Exercise: Around this age you’ll start to notice loss of muscle mass, so bump up your resistance training. You might start to notice some pain in your joints, especially if you’ve led a very active life. Listen to your body in this case, and consider low-impact exercise like swimming, cycling or (swift) walking.
Get checked: If you haven’t developed any problems with your eyesight until now, well done! Now is when the peepers start ailing in most people, so schedule a regular eye examination.
Heart health: “The main issue of age transition is the susceptibility to heart disease and stroke as one ages,” says Naidoo. “Your family history is important. If you have a genetic history (of the disease) and a poor lifestyle you will increase your risk of cardiovascular disease onset.”
Prostate health: “In the past we advised men from the age of 50 to see a urologist once a year for a blood test and a physical,” says Van der Merwe. “We now start at 40 and do what we call a baseline – a blood test plus a physical examination – which helps us decide how regularly to follow up. For most men, a yearly check is overkill.”
Mental health: Between a house, family, job and more, at this age it may feel like you have to balance a lot. “As you grow older, stresses change,” says psychiatrist Dr Jan Chabalala. “Things like, is my family going to be okay? Will I keep my job? Will I be able to keep this lifestyle? As you grow, you need to take a more philosophical view of these.” He also recommends regular exercise and at least eight hours of good-quality sleep.
I’m still alive!
Now’s a good time to sit down with your family doctor and draw up a roadmap for future health, including tests, assessments and screenings.
Diet: “As men age, their natural amounts of lean body mass or muscle start to decrease with drops in testosterone over time,” says Piderit. “Because muscle is very metabolically active, this drop means that a man’s energy needs will start to decrease too, so if you keep the same eating pattern in your 50s as you did in your 20s, you will most likely gain weight.”
Get checked: Your late 40s to early 50s are when you need to consider going for a colonoscopy to screen for colorectal cancer. You’ll also want to keep an eye on your prostate, especially if you’re at risk.

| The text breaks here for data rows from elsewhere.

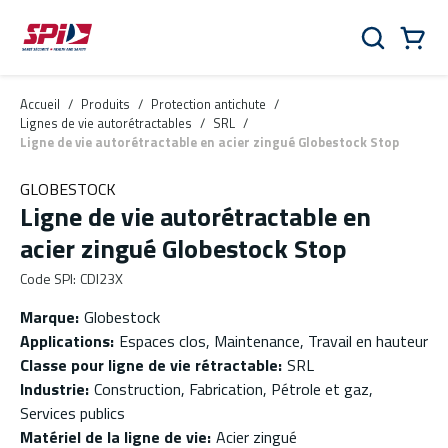
Aller au contenu principal
Skip to menu
Skip to footer
Panier
Rechercher
0 Items
Accueil
/
Produits
/
Protection antichute
/
Lignes de vie autorétractables
/
SRL
/
Ligne de vie autorétractable en acier zingué Globestock Stop
GLOBESTOCK
Ligne de vie autorétractable en
acier zingué Globestock Stop
Code SPI
:
CDI23X
Marque
:
Globestock
Applications
:
Espaces clos, Maintenance, Travail en hauteur
Classe pour ligne de vie rétractable
:
SRL
Industrie
:
Construction, Fabrication, Pétrole et gaz,
Services publics
Matériel de la ligne de vie
:
Acier zingué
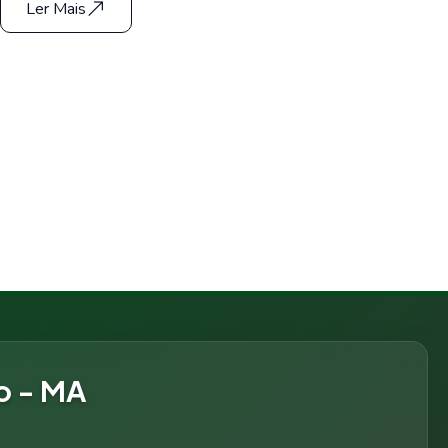
Ler Mais
o - MA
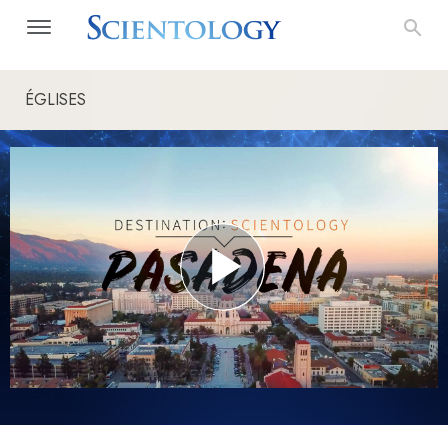
ÉGLISES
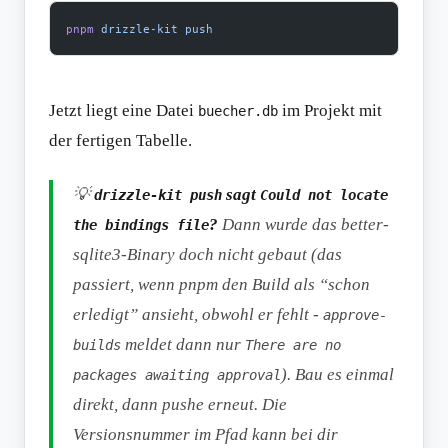
pnpm
 drizzle-kit
 push
Jetzt liegt eine Datei
im Projekt mit
buecher.db
der fertigen Tabelle.
💡
sagt
drizzle-kit push
Could not locate
?
Dann wurde das better-
the bindings file
sqlite3-Binary doch nicht gebaut (das
passiert, wenn pnpm den Build als “schon
erledigt” ansieht, obwohl er fehlt -
approve-
meldet dann nur
builds
There are no
). Bau es einmal
packages awaiting approval
direkt, dann pushe erneut. Die
Versionsnummer im Pfad kann bei dir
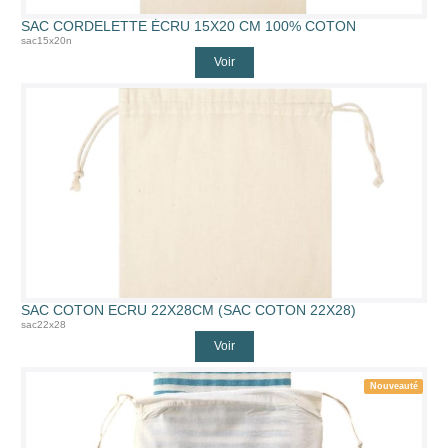
SAC CORDELETTE ÉCRU 15X20 CM 100% COTON
sac15x20n
Voir
SAC COTON ECRU 22X28CM (SAC COTON 22X28)
sac22x28
Voir
Nouveauté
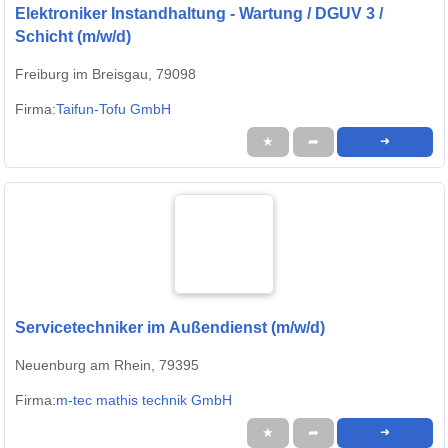
Elektroniker Instandhaltung - Wartung / DGUV 3 /
Schicht (m/w/d)
Freiburg im Breisgau, 79098
Firma:
Taifun-Tofu GmbH
★
➦
➜
Servicetechniker im Außendienst (m/w/d)
Neuenburg am Rhein, 79395
Firma:
m-tec mathis technik GmbH
★
➦
➜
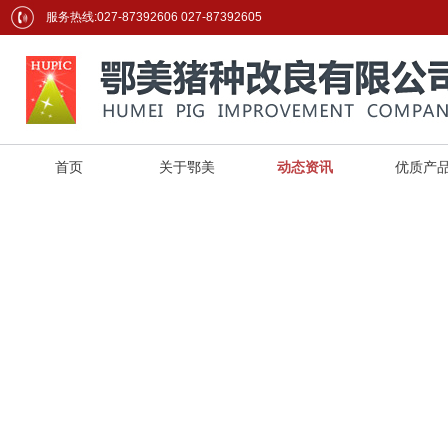
服务热线:027-87392606 027-87392605
首页
关于鄂美
动态资讯
优质产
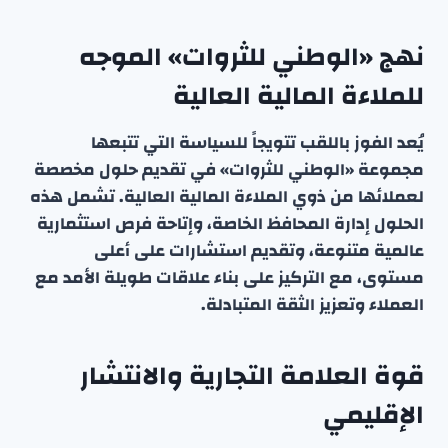
نهج «الوطني للثروات» الموجه
للملاءة المالية العالية
يُعد الفوز باللقب تتويجاً للسياسة التي تتبعها
مجموعة «الوطني للثروات» في تقديم حلول مخصصة
لعملائها من ذوي الملاءة المالية العالية. تشمل هذه
الحلول إدارة المحافظ الخاصة، وإتاحة فرص استثمارية
عالمية متنوعة، وتقديم استشارات على أعلى
مستوى، مع التركيز على بناء علاقات طويلة الأمد مع
العملاء وتعزيز الثقة المتبادلة.
قوة العلامة التجارية والانتشار
الإقليمي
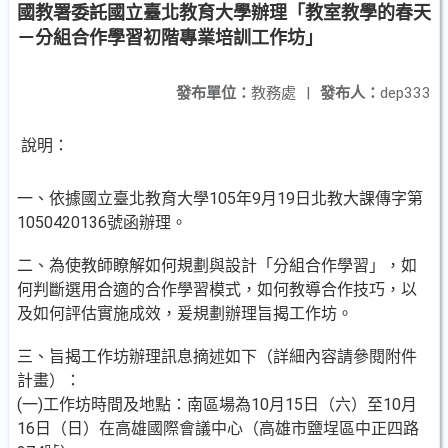
國教署委託國立臺北教育大學辦理「教室教學的春天
－分組合作學習初階專業培訓工作坊」
發布單位：
教務處
|
發布人：
dep333
說明：
一、依據國立臺北教育大學105年9月19日北教大課傳字第
1050420136號函辦理。
二、為使教師瞭解如何規劃與設計「分組合作學習」，如
何判斷選用合適的合作學習模式，如何教導合作技巧，以
及如何評估實施成效，爰規劃辦理旨揭工作坊。
三、旨揭工作坊辦理訊息摘述如下（詳細內容請參閱附件
計畫）：
(一)工作坊時間及地點：南區場為10月15日（六）至10月
16日（日）在高雄國際會議中心（高雄市鹽埕區中正四路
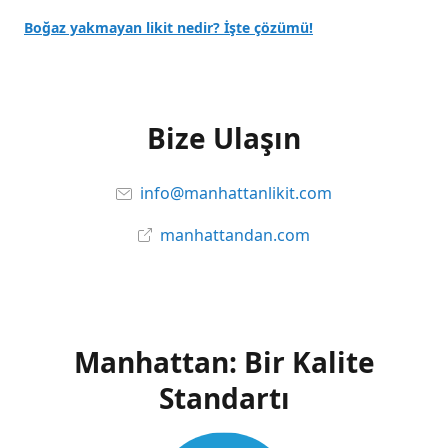
Boğaz yakmayan likit nedir? İşte çözümü!
Bize Ulaşın
info@manhattanlikit.com
manhattandan.com
Manhattan: Bir Kalite
Standartı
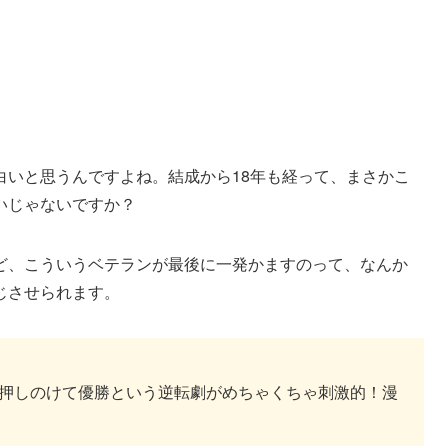
白いと思うんですよね。結成から18年も経って、まさかこ
いじゃないですか？
ど、こういうベテランが最後に一発かますのって、なんか
じさせられます。
を押しのけて優勝という逆転劇がめちゃくちゃ刺激的！漫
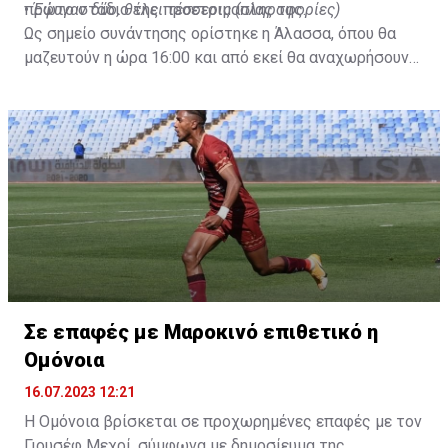
πρώτο στάδιο της προετοιμασίας της.
•
Έφυγαν δύο, θέλει τέσσερις (πληροφορίες)
Ως σημείο συνάντησης ορίστηκε η Άλασσα, όπου θα
μαζευτούν η ώρα 16:00 και από εκεί θα αναχωρήσουν
με προορισμό το κοινοτικό γήπεδο Πελενδρίου, για να
δώοσυν το παρών τους στην απογευματινή προπόνηση
της ομάδας.
Σε επαφές με Μαροκινό επιθετικό η
Ομόνοια
16.07.2023 12:21
Η Ομόνοια βρίσκεται σε προχωρημένες επαφές με τον
Γιουσέφ Μεχρί, σύμφωνα με δημοσίευμα της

Sexual health: Around this age you may start to notice a dip in your sexual desire, as well as a dip in your erections. “Heading into the 50s we pay more attention to hormonal changes,” says Van der Merwe. “It is natural for us, as it is in women, for hormonal levels to drop as we age.” So what can you do? “It comes back to leading a healthy lifestyle,” explains Van der Merwe. “Being overweight or obese can drive male hormones to change to oestrogen. A healthy body is pivotal to maintaining a healthy hormonal state, while physical exercise stimulates the natural secretion of these hormones.”
Mental health: “Forty percent of men will experience erectile dysfunction, and that can lead to significant stress,” says Chabalala.
Exercise: There’s nothing wrong with easing off the intensity, but try to get at least 30 minutes of exercise in each session. “It is very important for men to focus on resistance training or weight-bearing activities to help keep muscle mass up,” says Piderit.
So now is when I get to start living, right?
Your 60s mark a period of change, as you ease out of working commitments and into the uncharted realms of retirement. Now, more than ever, it’s important to remain active.
Diet: “For older men, just like with women, calcium intake is important to maintain good bone strength,” says Piderit. “Also, older men who are mostly indoors and not exposed to sunlight may experience a lower vitamin D level. They need more calcium and phosphorus than younger men.”
Mental health: After 40-odd years of having your nose to the grindstone, not working can be a shock to the system. Keep your brain busy by reading more and pursuing your hobbies. Stay in touch with friends and family, join clubs and societies. Don’t withdraw too much as this can lead to feelings of isolation and depression.
Exercise: You are never too old to exercise. Yoga, tai chi, hiking, tennis and swimming are great ways to keep fit and strong.